◆ Aim of the task
Line by line, restate the material word for word, omitting any image.
Supplied information section start
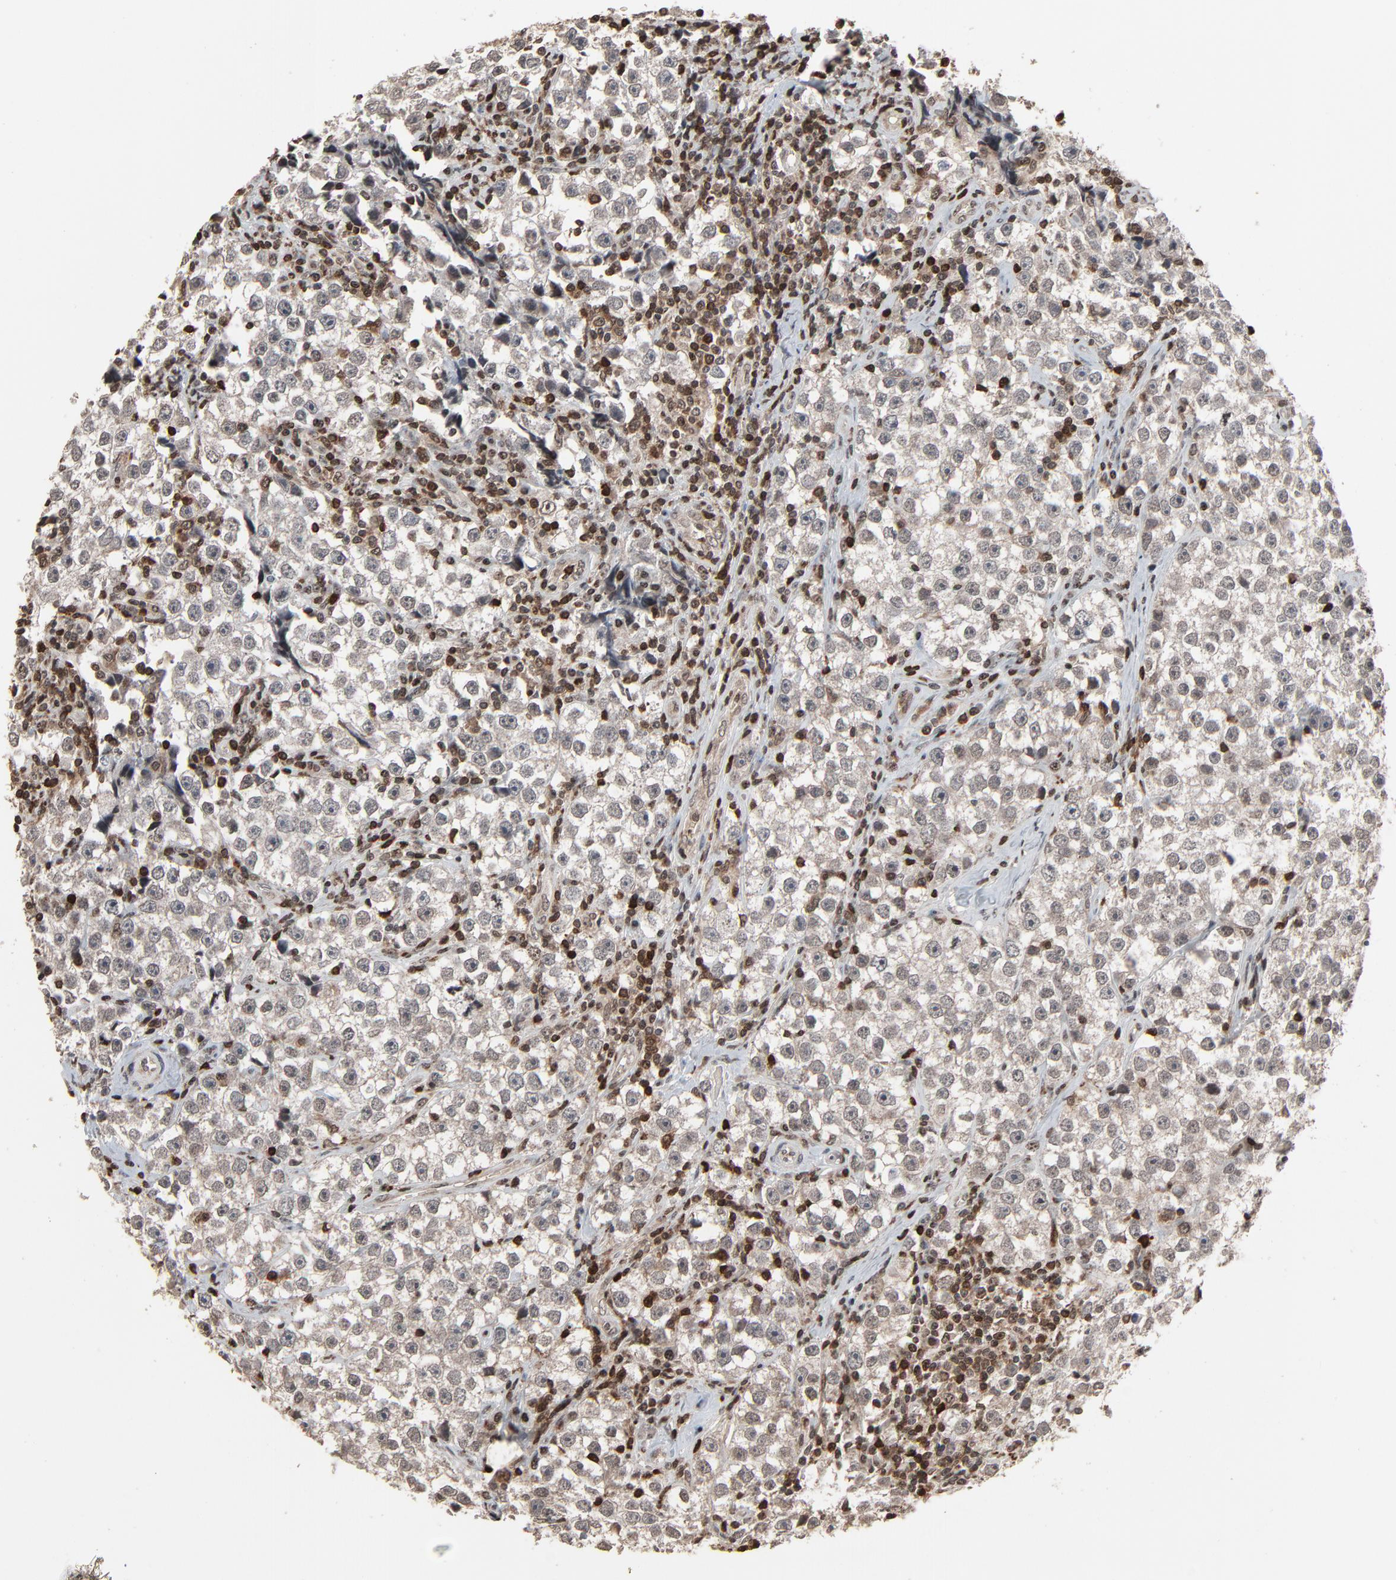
{"staining": {"intensity": "weak", "quantity": ">75%", "location": "cytoplasmic/membranous,nuclear"}, "tissue": "testis cancer", "cell_type": "Tumor cells", "image_type": "cancer", "snomed": [{"axis": "morphology", "description": "Seminoma, NOS"}, {"axis": "topography", "description": "Testis"}], "caption": "Protein staining by IHC shows weak cytoplasmic/membranous and nuclear positivity in approximately >75% of tumor cells in testis seminoma.", "gene": "RPS6KA3", "patient": {"sex": "male", "age": 32}}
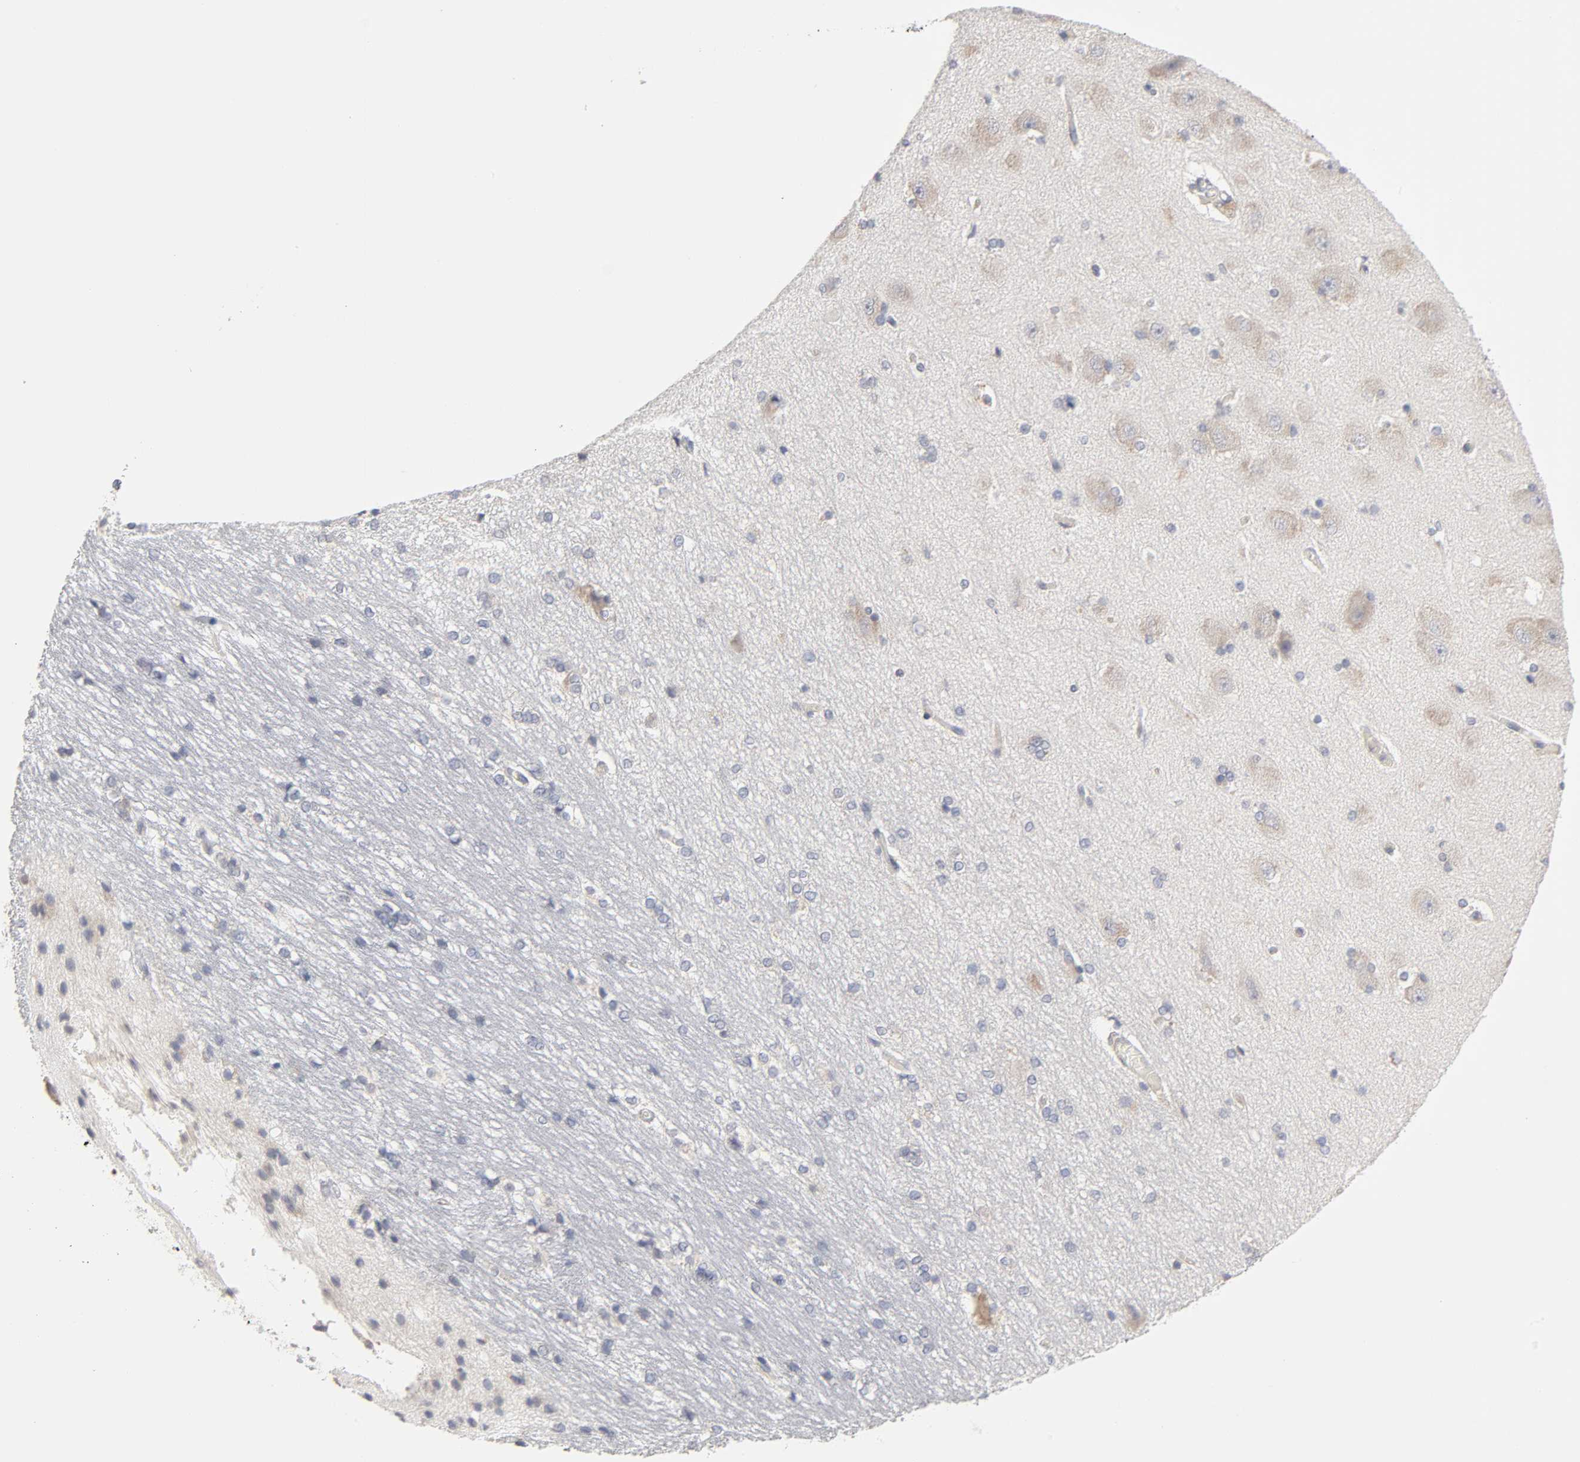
{"staining": {"intensity": "negative", "quantity": "none", "location": "none"}, "tissue": "hippocampus", "cell_type": "Glial cells", "image_type": "normal", "snomed": [{"axis": "morphology", "description": "Normal tissue, NOS"}, {"axis": "topography", "description": "Hippocampus"}], "caption": "Hippocampus was stained to show a protein in brown. There is no significant expression in glial cells. (DAB (3,3'-diaminobenzidine) immunohistochemistry with hematoxylin counter stain).", "gene": "IL4R", "patient": {"sex": "female", "age": 19}}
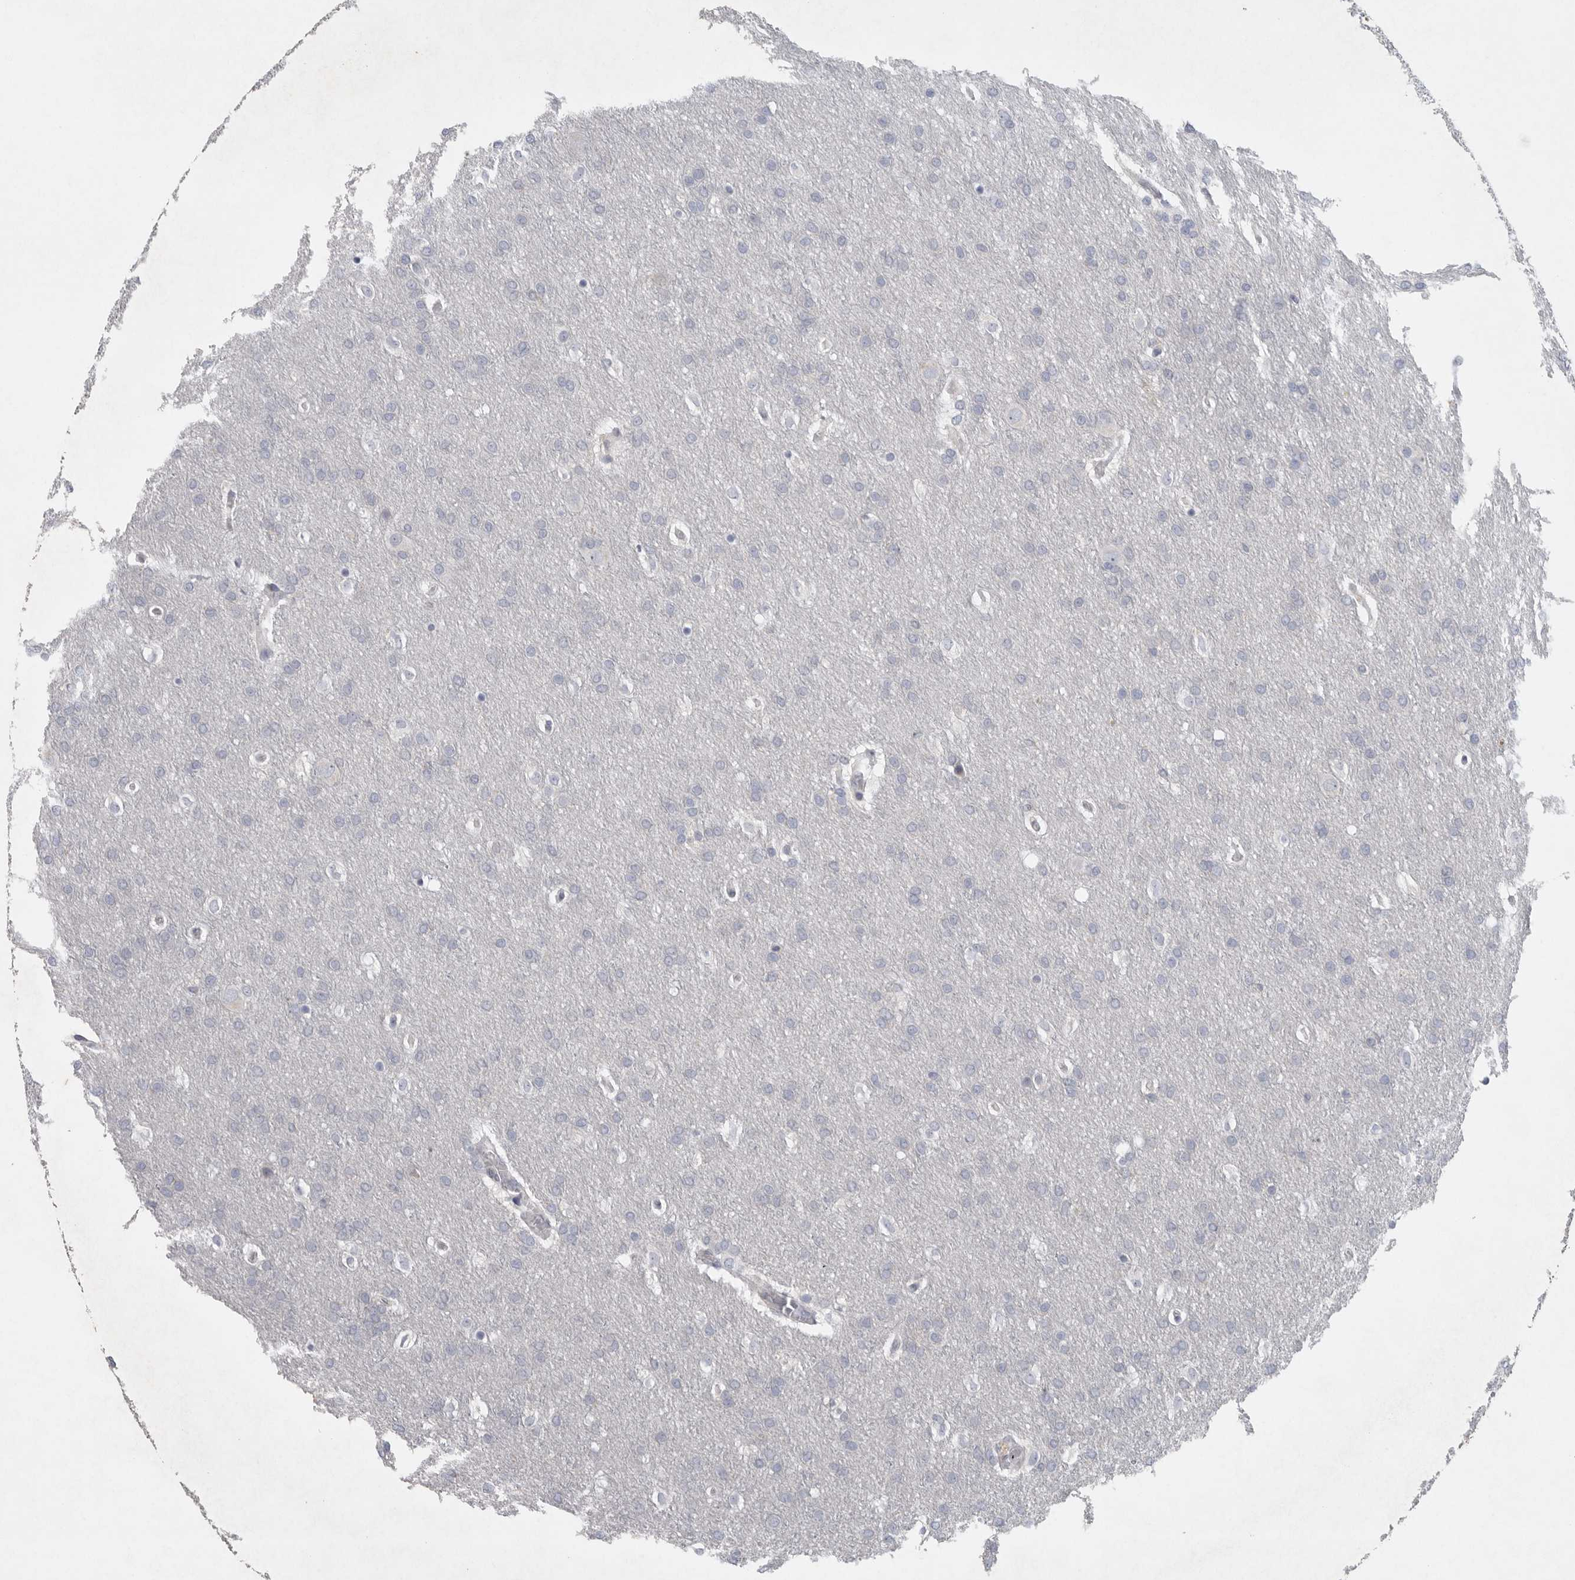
{"staining": {"intensity": "negative", "quantity": "none", "location": "none"}, "tissue": "glioma", "cell_type": "Tumor cells", "image_type": "cancer", "snomed": [{"axis": "morphology", "description": "Glioma, malignant, Low grade"}, {"axis": "topography", "description": "Brain"}], "caption": "Tumor cells are negative for brown protein staining in malignant glioma (low-grade).", "gene": "TMEM69", "patient": {"sex": "female", "age": 37}}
Supplied information section end
◆ Answer for the task
{"staining": {"intensity": "weak", "quantity": ">75%", "location": "cytoplasmic/membranous,nuclear"}, "tissue": "testis cancer", "cell_type": "Tumor cells", "image_type": "cancer", "snomed": [{"axis": "morphology", "description": "Seminoma, NOS"}, {"axis": "topography", "description": "Testis"}], "caption": "Protein staining by IHC shows weak cytoplasmic/membranous and nuclear positivity in approximately >75% of tumor cells in testis seminoma.", "gene": "RPS6KA3", "patient": {"sex": "male", "age": 32}}
{"staining": {"intensity": "negative", "quantity": "none", "location": "none"}, "tissue": "hippocampus", "cell_type": "Glial cells", "image_type": "normal", "snomed": [{"axis": "morphology", "description": "Normal tissue, NOS"}, {"axis": "topography", "description": "Hippocampus"}], "caption": "Hippocampus was stained to show a protein in brown. There is no significant expression in glial cells. (DAB (3,3'-diaminobenzidine) immunohistochemistry with hematoxylin counter stain).", "gene": "IL4R", "patient": {"sex": "female", "age": 19}}
{"staining": {"intensity": "negative", "quantity": "none", "location": "none"}, "tissue": "glioma", "cell_type": "Tumor cells", "image_type": "cancer", "snomed": [{"axis": "morphology", "description": "Glioma, malignant, Low grade"}, {"axis": "topography", "description": "Brain"}], "caption": "Tumor cells are negative for brown protein staining in malignant glioma (low-grade).", "gene": "TMEM69", "patient": {"sex": "female", "age": 37}}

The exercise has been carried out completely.